§ **Exercise inputs**:

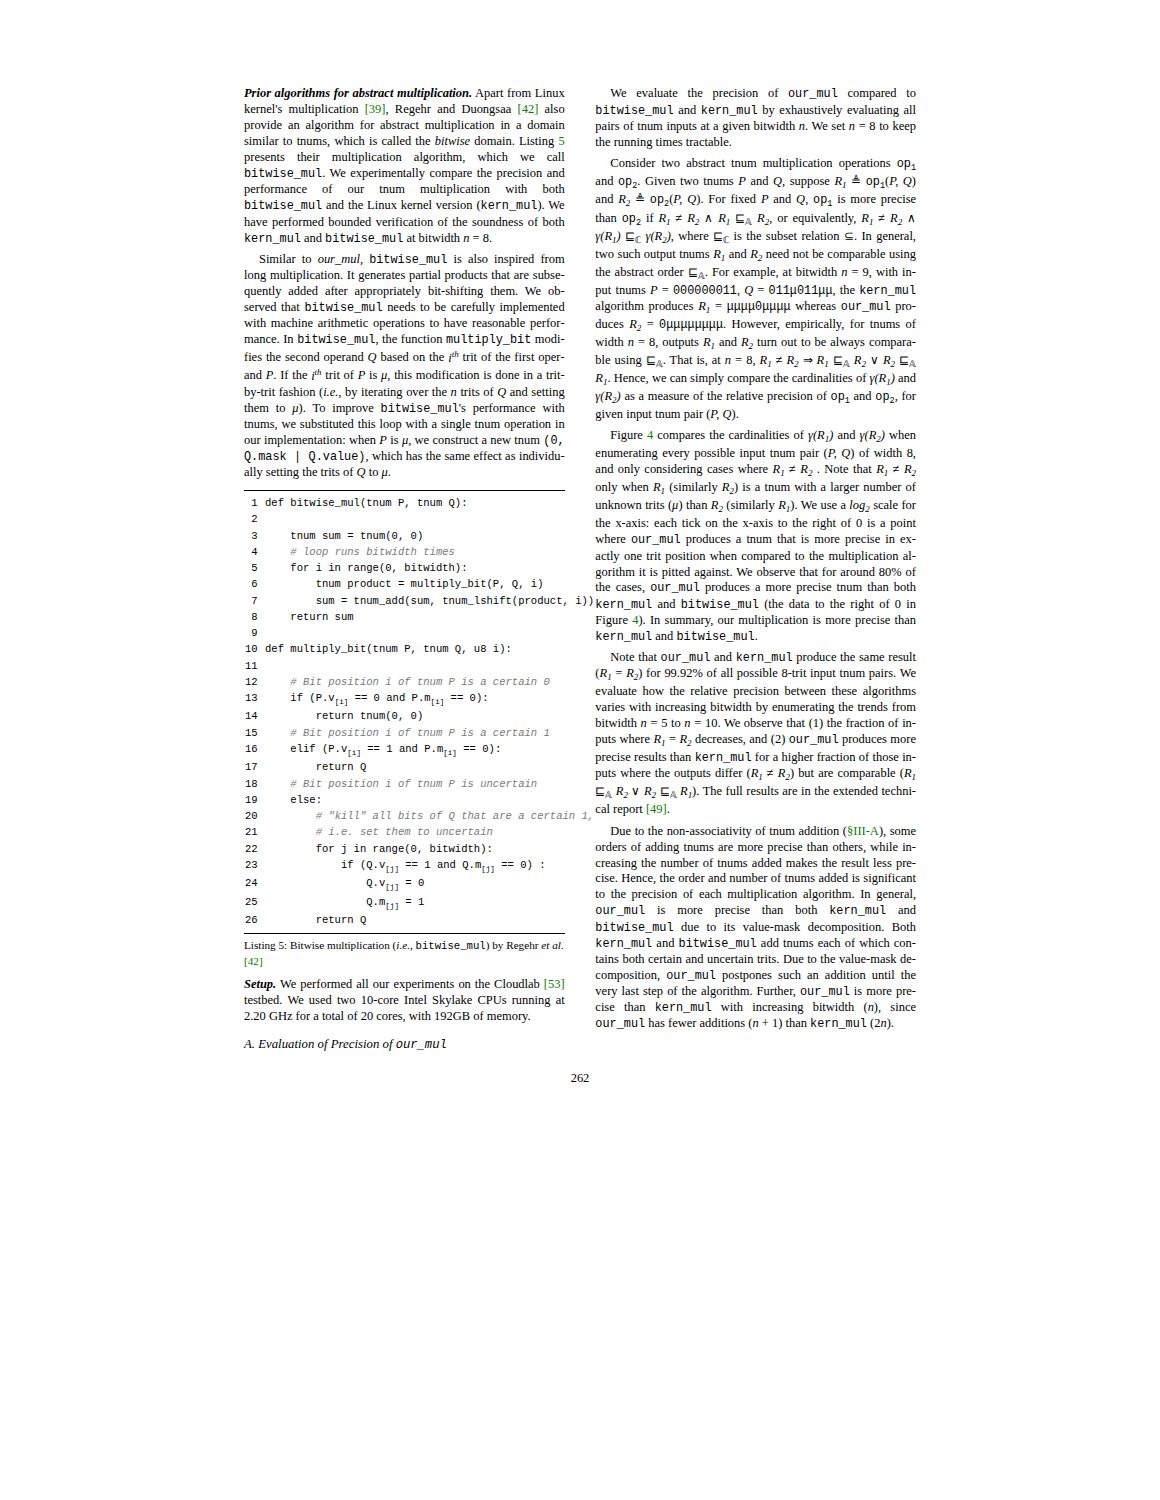Prior algorithms for abstract multiplication. Apart from Linux kernel's multiplication [39], Regehr and Duongsaa [42] also provide an algorithm for abstract multiplication in a domain similar to tnums, which is called the bitwise domain. Listing 5 presents their multiplication algorithm, which we call bitwise_mul. We experimentally compare the precision and performance of our tnum multiplication with both bitwise_mul and the Linux kernel version (kern_mul). We have performed bounded verification of the soundness of both kern_mul and bitwise_mul at bitwidth n = 8.
Similar to our_mul, bitwise_mul is also inspired from long multiplication. It generates partial products that are subsequently added after appropriately bit-shifting them. We observed that bitwise_mul needs to be carefully implemented with machine arithmetic operations to have reasonable performance. In bitwise_mul, the function multiply_bit modifies the second operand Q based on the ith trit of the first operand P. If the ith trit of P is μ, this modification is done in a trit-by-trit fashion (i.e., by iterating over the n trits of Q and setting them to μ). To improve bitwise_mul's performance with tnums, we substituted this loop with a single tnum operation in our implementation: when P is μ, we construct a new tnum (0, Q.mask | Q.value), which has the same effect as individually setting the trits of Q to μ.
| 1 | def bitwise_mul(tnum P, tnum Q): |
| 2 | |
| 3 | tnum sum = tnum(0, 0) |
| 4 | # loop runs bitwidth times |
| 5 | for i in range(0, bitwidth): |
| 6 | tnum product = multiply_bit(P, Q, i) |
| 7 | sum = tnum_add(sum, tnum_lshift(product, i)) |
| 8 | return sum |
| 9 | |
| 10 | def multiply_bit(tnum P, tnum Q, u8 i): |
| 11 | |
| 12 | # Bit position i of tnum P is a certain 0 |
| 13 | if (P.v [i] == 0 and P.m [i] == 0): |
| 14 | return tnum(0, 0) |
| 15 | # Bit position i of tnum P is a certain 1 |
| 16 | elif (P.v [i] == 1 and P.m [i] == 0): |
| 17 | return Q |
| 18 | # Bit position i of tnum P is uncertain |
| 19 | else: |
| 20 | # "kill" all bits of Q that are a certain 1, |
| 21 | # i.e. set them to uncertain |
| 22 | for j in range(0, bitwidth): |
| 23 | if (Q.v [j] == 1 and Q.m [j] == 0) : |
| 24 | Q.v [j] = 0 |
| 25 | Q.m [j] = 1 |
| 26 | return Q |
Listing 5: Bitwise multiplication (i.e., bitwise_mul) by Regehr et al. [42]
Setup. We performed all our experiments on the Cloudlab [53] testbed. We used two 10-core Intel Skylake CPUs running at 2.20 GHz for a total of 20 cores, with 192GB of memory.
A. Evaluation of Precision of our_mul
We evaluate the precision of our_mul compared to bitwise_mul and kern_mul by exhaustively evaluating all pairs of tnum inputs at a given bitwidth n. We set n = 8 to keep the running times tractable.
Consider two abstract tnum multiplication operations op1 and op2. Given two tnums P and Q, suppose R1 ≜ op1(P, Q) and R2 ≜ op2(P, Q). For fixed P and Q, op1 is more precise than op2 if R1 ≠ R2 ∧ R1 ⊑𝔸 R2, or equivalently, R1 ≠ R2 ∧ γ(R1) ⊑ℂ γ(R2), where ⊑ℂ is the subset relation ⊆. In general, two such output tnums R1 and R2 need not be comparable using the abstract order ⊑𝔸. For example, at bitwidth n = 9, with input tnums P = 000000011, Q = 011μ011μμ, the kern_mul algorithm produces R1 = μμμμ0μμμμ whereas our_mul produces R2 = 0μμμμμμμμ. However, empirically, for tnums of width n = 8, outputs R1 and R2 turn out to be always comparable using ⊑𝔸. That is, at n = 8, R1 ≠ R2 ⇒ R1 ⊑𝔸 R2 ∨ R2 ⊑𝔸 R1. Hence, we can simply compare the cardinalities of γ(R1) and γ(R2) as a measure of the relative precision of op1 and op2, for given input tnum pair (P, Q).
Figure 4 compares the cardinalities of γ(R1) and γ(R2) when enumerating every possible input tnum pair (P, Q) of width 8, and only considering cases where R1 ≠ R2 . Note that R1 ≠ R2 only when R1 (similarly R2) is a tnum with a larger number of unknown trits (μ) than R2 (similarly R1). We use a log2 scale for the x-axis: each tick on the x-axis to the right of 0 is a point where our_mul produces a tnum that is more precise in exactly one trit position when compared to the multiplication algorithm it is pitted against. We observe that for around 80% of the cases, our_mul produces a more precise tnum than both kern_mul and bitwise_mul (the data to the right of 0 in Figure 4). In summary, our multiplication is more precise than kern_mul and bitwise_mul.
Note that our_mul and kern_mul produce the same result (R1 = R2) for 99.92% of all possible 8-trit input tnum pairs. We evaluate how the relative precision between these algorithms varies with increasing bitwidth by enumerating the trends from bitwidth n = 5 to n = 10. We observe that (1) the fraction of inputs where R1 = R2 decreases, and (2) our_mul produces more precise results than kern_mul for a higher fraction of those inputs where the outputs differ (R1 ≠ R2) but are comparable (R1 ⊑𝔸 R2 ∨ R2 ⊑𝔸 R1). The full results are in the extended technical report [49].
Due to the non-associativity of tnum addition (§III-A), some orders of adding tnums are more precise than others, while increasing the number of tnums added makes the result less precise. Hence, the order and number of tnums added is significant to the precision of each multiplication algorithm. In general, our_mul is more precise than both kern_mul and bitwise_mul due to its value-mask decomposition. Both kern_mul and bitwise_mul add tnums each of which contains both certain and uncertain trits. Due to the value-mask decomposition, our_mul postpones such an addition until the very last step of the algorithm. Further, our_mul is more precise than kern_mul with increasing bitwidth (n), since our_mul has fewer additions (n + 1) than kern_mul (2n).
262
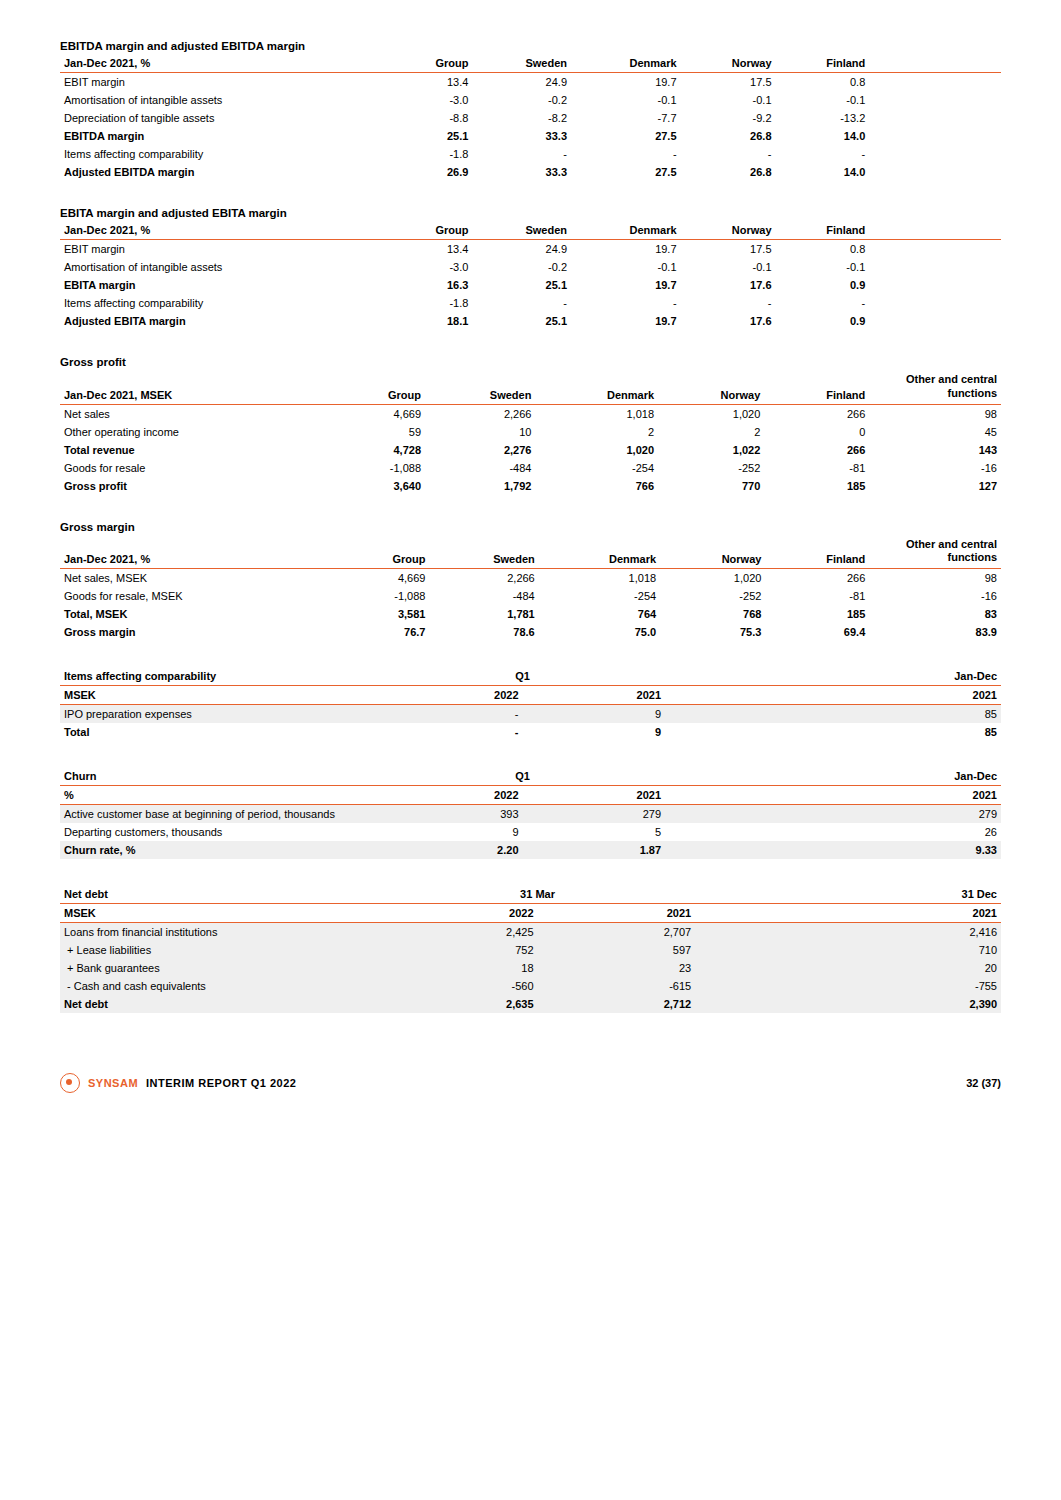EBITDA margin and adjusted EBITDA margin
| Jan-Dec 2021, % | Group | Sweden | Denmark | Norway | Finland | |
| --- | --- | --- | --- | --- | --- | --- |
| EBIT margin | 13.4 | 24.9 | 19.7 | 17.5 | 0.8 | |
| Amortisation of intangible assets | -3.0 | -0.2 | -0.1 | -0.1 | -0.1 | |
| Depreciation of tangible assets | -8.8 | -8.2 | -7.7 | -9.2 | -13.2 | |
| EBITDA margin | 25.1 | 33.3 | 27.5 | 26.8 | 14.0 | |
| Items affecting comparability | -1.8 | - | - | - | - | |
| Adjusted EBITDA margin | 26.9 | 33.3 | 27.5 | 26.8 | 14.0 | |
EBITA margin and adjusted EBITA margin
| Jan-Dec 2021, % | Group | Sweden | Denmark | Norway | Finland | |
| --- | --- | --- | --- | --- | --- | --- |
| EBIT margin | 13.4 | 24.9 | 19.7 | 17.5 | 0.8 | |
| Amortisation of intangible assets | -3.0 | -0.2 | -0.1 | -0.1 | -0.1 | |
| EBITA margin | 16.3 | 25.1 | 19.7 | 17.6 | 0.9 | |
| Items affecting comparability | -1.8 | - | - | - | - | |
| Adjusted EBITA margin | 18.1 | 25.1 | 19.7 | 17.6 | 0.9 | |
Gross profit
| Jan-Dec 2021, MSEK | Group | Sweden | Denmark | Norway | Finland | Other and central functions |
| --- | --- | --- | --- | --- | --- | --- |
| Net sales | 4,669 | 2,266 | 1,018 | 1,020 | 266 | 98 |
| Other operating income | 59 | 10 | 2 | 2 | 0 | 45 |
| Total revenue | 4,728 | 2,276 | 1,020 | 1,022 | 266 | 143 |
| Goods for resale | -1,088 | -484 | -254 | -252 | -81 | -16 |
| Gross profit | 3,640 | 1,792 | 766 | 770 | 185 | 127 |
Gross margin
| Jan-Dec 2021, % | Group | Sweden | Denmark | Norway | Finland | Other and central functions |
| --- | --- | --- | --- | --- | --- | --- |
| Net sales, MSEK | 4,669 | 2,266 | 1,018 | 1,020 | 266 | 98 |
| Goods for resale, MSEK | -1,088 | -484 | -254 | -252 | -81 | -16 |
| Total, MSEK | 3,581 | 1,781 | 764 | 768 | 185 | 83 |
| Gross margin | 76.7 | 78.6 | 75.0 | 75.3 | 69.4 | 83.9 |
| Items affecting comparability | Q1 | | Jan-Dec |
| --- | --- | --- | --- |
| MSEK | 2022 | 2021 | | 2021 |
| IPO preparation expenses | - | 9 | | 85 |
| Total | - | 9 | | 85 |
| Churn | Q1 | | Jan-Dec |
| --- | --- | --- | --- |
| % | 2022 | 2021 | | 2021 |
| Active customer base at beginning of period, thousands | 393 | 279 | | 279 |
| Departing customers, thousands | 9 | 5 | | 26 |
| Churn rate, % | 2.20 | 1.87 | | 9.33 |
| Net debt | 31 Mar | | 31 Dec |
| --- | --- | --- | --- |
| MSEK | 2022 | 2021 | | 2021 |
| Loans from financial institutions | 2,425 | 2,707 | | 2,416 |
| + Lease liabilities | 752 | 597 | | 710 |
| + Bank guarantees | 18 | 23 | | 20 |
| - Cash and cash equivalents | -560 | -615 | | -755 |
| Net debt | 2,635 | 2,712 | | 2,390 |
SYNSAM INTERIM REPORT Q1 2022
32 (37)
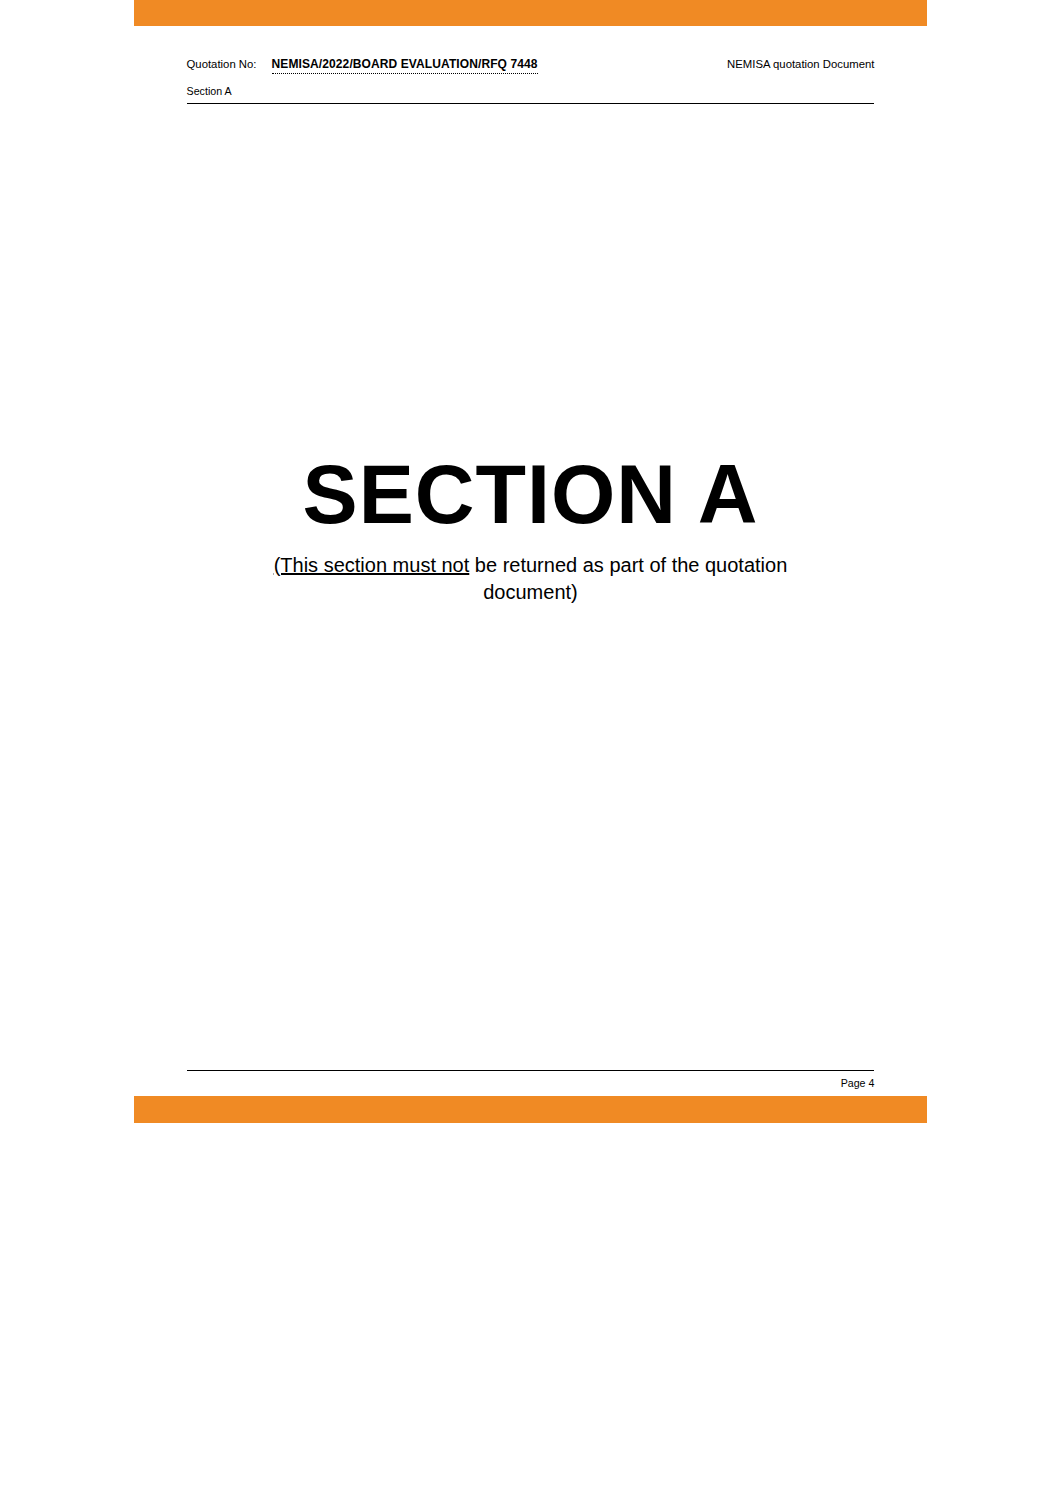Quotation No: NEMISA/2022/BOARD EVALUATION/RFQ 7448
NEMISA quotation Document
Section A
SECTION A
(This section must not be returned as part of the quotation document)
Page 4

§ **The problem**: Where does "Hence" appear in the records above? Copy each line that holds it.

§ **Written solution**:
Consider two abstract tnum multiplication operations op1 and op2. Given two tnums P and Q, suppose R1 ≜ op1(P, Q) and R2 ≜ op2(P, Q). For fixed P and Q, op1 is more precise than op2 if R1 ≠ R2 ∧ R1 ⊑𝔸 R2, or equivalently, R1 ≠ R2 ∧ γ(R1) ⊑ℂ γ(R2), where ⊑ℂ is the subset relation ⊆. In general, two such output tnums R1 and R2 need not be comparable using the abstract order ⊑𝔸. For example, at bitwidth n = 9, with input tnums P = 000000011, Q = 011μ011μμ, the kern_mul algorithm produces R1 = μμμμ0μμμμ whereas our_mul produces R2 = 0μμμμμμμμ. However, empirically, for tnums of width n = 8, outputs R1 and R2 turn out to be always comparable using ⊑𝔸. That is, at n = 8, R1 ≠ R2 ⇒ R1 ⊑𝔸 R2 ∨ R2 ⊑𝔸 R1. Hence, we can simply compare the cardinalities of γ(R1) and γ(R2) as a measure of the relative precision of op1 and op2, for given input tnum pair (P, Q).
Due to the non-associativity of tnum addition (§III-A), some orders of adding tnums are more precise than others, while increasing the number of tnums added makes the result less precise. Hence, the order and number of tnums added is significant to the precision of each multiplication algorithm. In general, our_mul is more precise than both kern_mul and bitwise_mul due to its value-mask decomposition. Both kern_mul and bitwise_mul add tnums each of which contains both certain and uncertain trits. Due to the value-mask decomposition, our_mul postpones such an addition until the very last step of the algorithm. Further, our_mul is more precise than kern_mul with increasing bitwidth (n), since our_mul has fewer additions (n + 1) than kern_mul (2n).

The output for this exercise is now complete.